Geophysical evidence of a gas hydrate system on the Nile deep-sea fan

 

Daniel Praeg, Istituto Nazionale di Oceanografia e di Geofisica Sperimentale (OGS) (Italy)
Jean Mascle, Géosciences Azur (France)
Riccardo Geletti, Istituto Nazionale di Oceanografia e di Geofisica Sperimentale (OGS) (Italy)
Vikram Unnithan, Jacobs University Bremen (Germany)
Nigel Wardell, Istituto Nazionale di Oceanografia e di Geofisica Sperimentale (OGS) (Italy)
François Harmegnies, IFREMER Centre de Brest (France)
 

 

We present evidence for the presence of gas hydrates on the central Nile fan, based on the first identification of a BSR in the Mediterranean Sea. This discovery forms part of ongoing investigations at OGS in Trieste into the potential occurrence of gas hydrates throughout the Mediterranean Sea, using theoretical modeling of hydrate stability to target observations of previously acquired seismic reflection data. Data available from the Nile deep-sea fan include multichannel seismic profiles acquired by OGS in 1973 (using explosive sources and a 2.4 km long streamer), reprocessed for this study; profiles acquired by Geosciences Azur from 1998-2002 (using airgun sources and streamers 0.3 to 4 km long); and measurements obtained using a geothermal corer during the recent MEDECO2 campaign of the Pourquoi pas?. The BSR is observed on the central Nile fan, as a reflection of inverse polarity that can be traced over a depth range of 2000-2500 m, deepening from c. 220-330 ms below seabed and in places cross-cutting (discontinuous) stratal reflections. The BSR is consistent with free gas at the base of a hydrate occurrence zone up to 250 m thick, comparable to the thickness beneath seabed of the modeled methane hydrate stability zone (MHSZ). The upper limit of the theoretical MHSZ extends upslope beyond the BSR, to an upper limit at depths of c. 1200 m.

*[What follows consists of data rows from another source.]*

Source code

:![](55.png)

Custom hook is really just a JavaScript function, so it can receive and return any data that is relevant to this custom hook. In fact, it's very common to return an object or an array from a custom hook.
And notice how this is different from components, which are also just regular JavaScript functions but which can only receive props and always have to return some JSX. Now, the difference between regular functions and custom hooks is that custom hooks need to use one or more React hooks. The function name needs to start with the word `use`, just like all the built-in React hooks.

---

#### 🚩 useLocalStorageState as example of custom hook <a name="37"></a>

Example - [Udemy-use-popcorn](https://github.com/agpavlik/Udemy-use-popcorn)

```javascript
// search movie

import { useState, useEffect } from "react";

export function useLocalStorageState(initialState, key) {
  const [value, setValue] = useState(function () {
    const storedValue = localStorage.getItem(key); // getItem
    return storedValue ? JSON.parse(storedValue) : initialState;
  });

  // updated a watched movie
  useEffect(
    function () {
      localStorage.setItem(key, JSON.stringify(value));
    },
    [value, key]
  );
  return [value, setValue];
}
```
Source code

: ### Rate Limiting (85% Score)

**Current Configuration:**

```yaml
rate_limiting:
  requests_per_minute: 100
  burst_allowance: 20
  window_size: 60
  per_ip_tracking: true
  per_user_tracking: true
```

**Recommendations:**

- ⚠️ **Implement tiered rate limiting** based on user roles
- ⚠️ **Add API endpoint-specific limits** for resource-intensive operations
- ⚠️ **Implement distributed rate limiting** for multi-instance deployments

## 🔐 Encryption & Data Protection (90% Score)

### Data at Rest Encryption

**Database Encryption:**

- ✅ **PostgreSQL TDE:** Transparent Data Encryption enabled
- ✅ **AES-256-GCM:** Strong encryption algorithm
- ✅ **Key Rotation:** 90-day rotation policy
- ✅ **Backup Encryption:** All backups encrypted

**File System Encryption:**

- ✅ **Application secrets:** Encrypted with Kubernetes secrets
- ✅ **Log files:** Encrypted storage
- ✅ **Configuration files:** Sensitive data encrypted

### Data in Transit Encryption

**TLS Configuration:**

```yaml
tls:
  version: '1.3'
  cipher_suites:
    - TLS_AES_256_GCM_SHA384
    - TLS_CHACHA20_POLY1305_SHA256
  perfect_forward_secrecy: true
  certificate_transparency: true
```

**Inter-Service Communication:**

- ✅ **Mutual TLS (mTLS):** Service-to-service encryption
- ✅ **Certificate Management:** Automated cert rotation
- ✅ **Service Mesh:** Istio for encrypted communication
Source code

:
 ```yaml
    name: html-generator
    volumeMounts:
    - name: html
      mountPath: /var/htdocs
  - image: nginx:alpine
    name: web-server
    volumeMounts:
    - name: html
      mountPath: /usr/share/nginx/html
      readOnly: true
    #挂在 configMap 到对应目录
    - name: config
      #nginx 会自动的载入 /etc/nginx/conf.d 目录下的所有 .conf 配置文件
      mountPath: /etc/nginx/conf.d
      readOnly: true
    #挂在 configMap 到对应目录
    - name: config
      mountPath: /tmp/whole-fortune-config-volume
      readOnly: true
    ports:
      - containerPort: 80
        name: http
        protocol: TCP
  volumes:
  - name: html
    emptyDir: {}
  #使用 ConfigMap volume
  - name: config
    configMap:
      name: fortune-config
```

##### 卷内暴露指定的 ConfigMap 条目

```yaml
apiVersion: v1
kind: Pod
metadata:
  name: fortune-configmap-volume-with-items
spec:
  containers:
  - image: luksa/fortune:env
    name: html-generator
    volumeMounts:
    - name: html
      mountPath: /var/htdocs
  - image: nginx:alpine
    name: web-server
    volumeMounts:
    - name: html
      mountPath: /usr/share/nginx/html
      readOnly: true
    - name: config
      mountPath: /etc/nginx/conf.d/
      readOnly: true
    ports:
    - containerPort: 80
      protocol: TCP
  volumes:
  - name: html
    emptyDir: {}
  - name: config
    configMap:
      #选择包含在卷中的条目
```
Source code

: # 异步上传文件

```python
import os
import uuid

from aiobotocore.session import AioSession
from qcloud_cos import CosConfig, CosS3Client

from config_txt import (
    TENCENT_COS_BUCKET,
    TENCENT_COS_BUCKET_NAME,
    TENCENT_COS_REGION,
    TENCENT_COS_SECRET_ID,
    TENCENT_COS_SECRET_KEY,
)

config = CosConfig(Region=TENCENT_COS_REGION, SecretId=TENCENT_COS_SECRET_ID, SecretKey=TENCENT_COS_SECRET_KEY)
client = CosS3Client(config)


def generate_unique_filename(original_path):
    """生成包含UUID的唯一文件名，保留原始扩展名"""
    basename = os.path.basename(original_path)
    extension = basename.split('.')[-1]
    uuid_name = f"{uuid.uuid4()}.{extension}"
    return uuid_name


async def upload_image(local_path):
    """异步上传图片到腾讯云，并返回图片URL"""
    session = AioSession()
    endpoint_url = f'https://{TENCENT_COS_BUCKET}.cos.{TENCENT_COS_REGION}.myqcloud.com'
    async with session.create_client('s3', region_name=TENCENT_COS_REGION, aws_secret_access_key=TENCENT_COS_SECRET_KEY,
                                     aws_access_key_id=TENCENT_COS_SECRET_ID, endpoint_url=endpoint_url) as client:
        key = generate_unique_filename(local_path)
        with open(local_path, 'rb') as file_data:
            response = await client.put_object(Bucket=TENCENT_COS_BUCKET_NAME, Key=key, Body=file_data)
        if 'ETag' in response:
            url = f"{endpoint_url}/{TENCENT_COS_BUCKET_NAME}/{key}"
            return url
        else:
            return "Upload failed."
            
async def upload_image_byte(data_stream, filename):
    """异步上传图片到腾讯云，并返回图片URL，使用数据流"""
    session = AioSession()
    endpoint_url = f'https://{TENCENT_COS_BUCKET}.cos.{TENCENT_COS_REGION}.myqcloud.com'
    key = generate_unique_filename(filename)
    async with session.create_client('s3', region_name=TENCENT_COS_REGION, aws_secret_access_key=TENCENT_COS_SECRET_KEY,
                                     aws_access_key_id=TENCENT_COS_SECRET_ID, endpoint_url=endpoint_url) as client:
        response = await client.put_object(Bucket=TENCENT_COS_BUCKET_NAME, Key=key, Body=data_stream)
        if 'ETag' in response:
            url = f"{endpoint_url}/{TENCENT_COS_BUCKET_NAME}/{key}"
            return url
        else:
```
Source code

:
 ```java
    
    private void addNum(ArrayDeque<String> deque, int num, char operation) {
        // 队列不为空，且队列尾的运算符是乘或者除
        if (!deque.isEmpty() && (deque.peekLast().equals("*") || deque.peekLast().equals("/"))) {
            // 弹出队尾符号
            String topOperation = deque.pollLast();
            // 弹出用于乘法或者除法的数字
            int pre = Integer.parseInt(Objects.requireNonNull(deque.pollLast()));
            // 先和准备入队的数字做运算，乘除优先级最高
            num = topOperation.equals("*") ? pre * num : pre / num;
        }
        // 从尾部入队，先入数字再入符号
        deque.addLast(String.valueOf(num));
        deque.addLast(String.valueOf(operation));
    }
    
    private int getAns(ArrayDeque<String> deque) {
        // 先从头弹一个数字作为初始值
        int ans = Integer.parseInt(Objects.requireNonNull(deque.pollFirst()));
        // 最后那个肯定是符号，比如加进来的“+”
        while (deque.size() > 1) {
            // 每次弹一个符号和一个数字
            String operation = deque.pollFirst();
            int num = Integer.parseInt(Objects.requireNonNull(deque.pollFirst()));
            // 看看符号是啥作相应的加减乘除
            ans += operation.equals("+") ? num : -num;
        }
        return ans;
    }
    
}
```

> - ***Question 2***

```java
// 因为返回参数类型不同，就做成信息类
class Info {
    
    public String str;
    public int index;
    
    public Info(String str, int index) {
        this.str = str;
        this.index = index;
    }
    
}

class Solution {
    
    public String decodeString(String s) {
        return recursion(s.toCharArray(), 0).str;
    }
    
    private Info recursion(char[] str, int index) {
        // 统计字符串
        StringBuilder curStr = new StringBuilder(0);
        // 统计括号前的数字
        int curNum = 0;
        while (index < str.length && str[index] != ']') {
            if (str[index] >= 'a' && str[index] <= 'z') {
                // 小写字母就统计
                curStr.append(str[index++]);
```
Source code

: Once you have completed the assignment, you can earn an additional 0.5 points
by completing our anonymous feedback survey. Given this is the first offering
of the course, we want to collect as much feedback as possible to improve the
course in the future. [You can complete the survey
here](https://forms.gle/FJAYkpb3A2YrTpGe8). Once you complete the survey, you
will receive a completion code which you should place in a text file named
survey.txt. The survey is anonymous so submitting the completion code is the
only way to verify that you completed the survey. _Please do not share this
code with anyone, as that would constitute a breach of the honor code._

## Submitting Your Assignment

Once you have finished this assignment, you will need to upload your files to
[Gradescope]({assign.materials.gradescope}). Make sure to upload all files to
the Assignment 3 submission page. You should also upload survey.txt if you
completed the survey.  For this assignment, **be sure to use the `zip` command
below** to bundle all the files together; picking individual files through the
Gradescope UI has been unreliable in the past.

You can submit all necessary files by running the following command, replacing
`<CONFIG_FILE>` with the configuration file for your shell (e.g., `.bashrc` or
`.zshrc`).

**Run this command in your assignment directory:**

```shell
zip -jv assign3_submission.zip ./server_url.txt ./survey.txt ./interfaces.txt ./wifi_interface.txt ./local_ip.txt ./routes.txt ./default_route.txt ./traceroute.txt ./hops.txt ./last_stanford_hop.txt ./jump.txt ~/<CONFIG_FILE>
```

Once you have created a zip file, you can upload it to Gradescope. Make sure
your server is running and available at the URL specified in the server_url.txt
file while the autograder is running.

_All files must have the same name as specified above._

The Nile fan is a slope with a known history of mass failures, and contains numerous seabed cold seeps that are venting gases in part derived from underlying hydrocarbon reservoirs. Modeling of hydrate stability for conditions representative of the last glacial stage in the Mediterranean Sea, when sea levels were lower and bottom waters cooler (by up to 4°C), shows that the MHSZ may have been up to 50% thicker and its upper limit up to 300 m shallower. The glacial to interglacial transition thus corresponded to a reduction in hydrate stability, with implications for slope stability along the upper limit of the MHSZ as it migrated downslope (between water depths of c. 900-1200 m), as well as for the activity of the many cold seeps that lie within the gas hydrate system on the central Nile fan. The recurrent release of free gas from hydrates in response to glacial-interglacial changes in bottom water temperatures in the Mediterranean Sea may have found expression in the sedimentary records both of slope failure and of cold seep functioning in the eastern Mediterranean Sea.